G. Official Capacity Claims
Mr. Langhorn sues Defendants in both their individual and official capacities. Doc. 2 at 2. Mr. Langhorn's official capacity claims against Defendants are treated as claims against Arkansas County. See Parrish v. Ball, 594 F.3d 993, 997 (8th Cir. 2010); Jenkins v. Cnty. of Hennepin, Minn., 557 F.3d 628, 631-32 (8th Cir. 2009). In a § 1983 action, a county cannot be held vicariously liable for the actions of its employees. See Monell v. Dep't. of Soc. Servs., 436 U.S. 658, 692-93 (1978); Parrish, 594 F.3d at 997. Rather, a county can be held liable only if an official county policy or widespread custom was the “moving force” behind the alleged constitutional violation. See Luckert v. Dodge Cnty., 684 F.3d 808, 820 (8th Cir. 2012); Jenkins, 557 F.3d at 633.

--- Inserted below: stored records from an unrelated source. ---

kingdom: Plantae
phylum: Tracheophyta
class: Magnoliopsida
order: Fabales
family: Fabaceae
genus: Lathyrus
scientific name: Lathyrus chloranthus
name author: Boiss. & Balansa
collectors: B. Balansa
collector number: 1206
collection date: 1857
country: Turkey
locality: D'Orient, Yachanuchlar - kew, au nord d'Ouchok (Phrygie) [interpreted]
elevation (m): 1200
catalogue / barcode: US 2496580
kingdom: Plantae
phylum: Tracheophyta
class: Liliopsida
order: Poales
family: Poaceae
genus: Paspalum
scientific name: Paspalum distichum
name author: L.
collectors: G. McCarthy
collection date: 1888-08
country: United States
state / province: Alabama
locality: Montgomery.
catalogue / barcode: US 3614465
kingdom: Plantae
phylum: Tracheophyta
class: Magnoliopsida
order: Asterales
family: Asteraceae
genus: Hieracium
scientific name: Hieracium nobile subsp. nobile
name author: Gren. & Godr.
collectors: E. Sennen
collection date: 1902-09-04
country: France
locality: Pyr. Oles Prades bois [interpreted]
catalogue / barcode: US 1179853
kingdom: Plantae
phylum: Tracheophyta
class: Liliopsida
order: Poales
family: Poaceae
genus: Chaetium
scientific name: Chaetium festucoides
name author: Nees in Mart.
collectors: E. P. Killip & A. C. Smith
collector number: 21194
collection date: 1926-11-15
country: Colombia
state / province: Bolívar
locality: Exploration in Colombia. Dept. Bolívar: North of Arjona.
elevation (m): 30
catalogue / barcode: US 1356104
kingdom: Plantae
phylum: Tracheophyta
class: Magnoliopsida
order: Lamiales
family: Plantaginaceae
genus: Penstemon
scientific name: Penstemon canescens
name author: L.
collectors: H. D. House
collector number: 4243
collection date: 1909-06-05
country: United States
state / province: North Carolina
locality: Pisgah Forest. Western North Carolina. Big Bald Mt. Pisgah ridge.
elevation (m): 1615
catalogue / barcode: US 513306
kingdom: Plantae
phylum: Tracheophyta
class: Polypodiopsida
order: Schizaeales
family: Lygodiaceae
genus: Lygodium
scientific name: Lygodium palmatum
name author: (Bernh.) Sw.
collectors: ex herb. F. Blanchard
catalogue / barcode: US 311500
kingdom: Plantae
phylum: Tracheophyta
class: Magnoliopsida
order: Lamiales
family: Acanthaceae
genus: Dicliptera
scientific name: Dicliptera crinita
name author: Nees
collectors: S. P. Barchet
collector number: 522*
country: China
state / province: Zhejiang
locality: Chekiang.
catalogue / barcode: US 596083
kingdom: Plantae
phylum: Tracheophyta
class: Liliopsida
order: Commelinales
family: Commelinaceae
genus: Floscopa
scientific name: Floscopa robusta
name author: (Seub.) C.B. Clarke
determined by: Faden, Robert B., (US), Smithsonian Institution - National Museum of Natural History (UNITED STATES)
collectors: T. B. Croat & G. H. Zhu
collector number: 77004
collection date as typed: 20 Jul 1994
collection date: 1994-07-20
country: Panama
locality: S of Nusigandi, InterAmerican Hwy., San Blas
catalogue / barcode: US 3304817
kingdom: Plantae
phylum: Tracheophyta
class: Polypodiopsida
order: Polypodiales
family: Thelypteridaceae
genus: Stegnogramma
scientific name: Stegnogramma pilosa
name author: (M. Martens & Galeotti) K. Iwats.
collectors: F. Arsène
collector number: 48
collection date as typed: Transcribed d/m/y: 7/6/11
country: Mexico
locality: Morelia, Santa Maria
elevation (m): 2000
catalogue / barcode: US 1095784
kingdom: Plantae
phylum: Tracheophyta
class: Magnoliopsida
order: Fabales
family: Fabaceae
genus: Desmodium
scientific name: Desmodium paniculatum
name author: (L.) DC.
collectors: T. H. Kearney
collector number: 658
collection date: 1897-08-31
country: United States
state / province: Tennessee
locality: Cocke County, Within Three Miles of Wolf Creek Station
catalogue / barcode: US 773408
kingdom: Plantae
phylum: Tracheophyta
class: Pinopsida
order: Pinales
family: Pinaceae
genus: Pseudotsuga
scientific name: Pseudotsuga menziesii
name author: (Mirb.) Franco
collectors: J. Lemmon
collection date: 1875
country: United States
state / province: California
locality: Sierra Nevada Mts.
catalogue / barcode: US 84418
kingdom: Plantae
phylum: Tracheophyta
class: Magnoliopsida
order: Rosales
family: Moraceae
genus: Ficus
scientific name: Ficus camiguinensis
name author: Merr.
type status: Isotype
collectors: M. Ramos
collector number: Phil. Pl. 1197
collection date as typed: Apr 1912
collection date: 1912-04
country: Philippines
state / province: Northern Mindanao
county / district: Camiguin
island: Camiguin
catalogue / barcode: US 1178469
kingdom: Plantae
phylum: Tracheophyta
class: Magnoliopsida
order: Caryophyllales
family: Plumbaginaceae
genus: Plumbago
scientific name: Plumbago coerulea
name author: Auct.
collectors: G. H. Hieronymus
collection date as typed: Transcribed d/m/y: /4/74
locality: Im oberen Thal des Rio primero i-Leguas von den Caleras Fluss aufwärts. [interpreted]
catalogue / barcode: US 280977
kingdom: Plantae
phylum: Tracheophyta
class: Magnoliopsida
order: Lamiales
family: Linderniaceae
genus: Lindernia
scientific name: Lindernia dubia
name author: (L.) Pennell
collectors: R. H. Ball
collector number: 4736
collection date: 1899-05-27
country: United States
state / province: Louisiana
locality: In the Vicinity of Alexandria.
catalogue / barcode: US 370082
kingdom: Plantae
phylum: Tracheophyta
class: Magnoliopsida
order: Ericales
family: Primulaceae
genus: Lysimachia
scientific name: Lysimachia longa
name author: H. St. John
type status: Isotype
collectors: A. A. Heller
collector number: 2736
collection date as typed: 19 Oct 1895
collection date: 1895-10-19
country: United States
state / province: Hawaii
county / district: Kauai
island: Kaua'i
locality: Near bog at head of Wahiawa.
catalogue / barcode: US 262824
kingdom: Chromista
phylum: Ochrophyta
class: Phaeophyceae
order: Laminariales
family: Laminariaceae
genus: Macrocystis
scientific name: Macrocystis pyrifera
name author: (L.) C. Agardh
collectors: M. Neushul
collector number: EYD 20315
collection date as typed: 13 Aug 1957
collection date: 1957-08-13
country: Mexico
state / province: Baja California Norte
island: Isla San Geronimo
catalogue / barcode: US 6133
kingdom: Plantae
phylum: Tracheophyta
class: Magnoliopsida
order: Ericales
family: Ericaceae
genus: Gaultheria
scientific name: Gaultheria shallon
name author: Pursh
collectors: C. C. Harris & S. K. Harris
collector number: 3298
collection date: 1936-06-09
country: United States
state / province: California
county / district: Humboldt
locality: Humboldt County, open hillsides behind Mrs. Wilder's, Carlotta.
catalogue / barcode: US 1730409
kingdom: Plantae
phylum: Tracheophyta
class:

Mr. Langhorn's complaint fails to allege that he suffered any constitutional injury as the result of an Arkansas County custom or policy. As a result, Mr. Langhorn has failed to state a plausible constitutional claim for relief against Defendants in their official capacities.
III. Guidelines for Filing Amended Complaint
Mr. Langhorn has thirty days to file an amended complaint. If filed, the amended complaint should: (1) include only related claims; (2) identify and name as Defendants the individuals who allegedly violated his constitutional rights; (3) explain how each Defendant personally violated his constitutional rights; and (4) describe how he was harmed or injured as a result of each Defendant's alleged unconstitutional conduct.
Mr. Langhorn's amended complaint, if filed, will supersede or replace the current complaint. See In re Atlas Lines, Inc., 209 F.3d 1064, 1067 (8th Cir. 2000) (an amended complaint supersedes an original complaint and renders the original complaint without legal effect). So, Mr. Langhorn should make sure that his amended complaint includes all allegations relevant to the claim(s) he wants to pursue in this lawsuit. Also, Mr. Langhorn should not rely upon, or incorporate by reference, any allegations made in the original complaint. In other words, Mr. Langhorn's amended complaint, if filed, will stand alone.
Finally, in the amended complaint, Mr. Langhorn need only include a “short and plain statement” showing that she is entitled to relief, with factual allegations that are “simple, concise, and direct.” FED. R. CIV. P. 8(a)(1) & (d). At this early stage, there is no need to identify witnesses or to describe evidence that Mr. Langhorn may rely on later to prove the claims raised in this lawsuit.
III. Conclusion
IT IS THEREFORE ORDERED THAT:
1. Mr. Langhorn may file an amended complaint within thirty (30) days of the entry of this Order.
2. If Mr. Langhorn fails to file an amended complaint, the Court will screen the original complaint, which is likely to result in the dismissal of claims.
3. The Clerk is instructed to provide Mr. Langhorn a blank 42 U.S.C. § 1983 complaint form, along with a copy of this Order.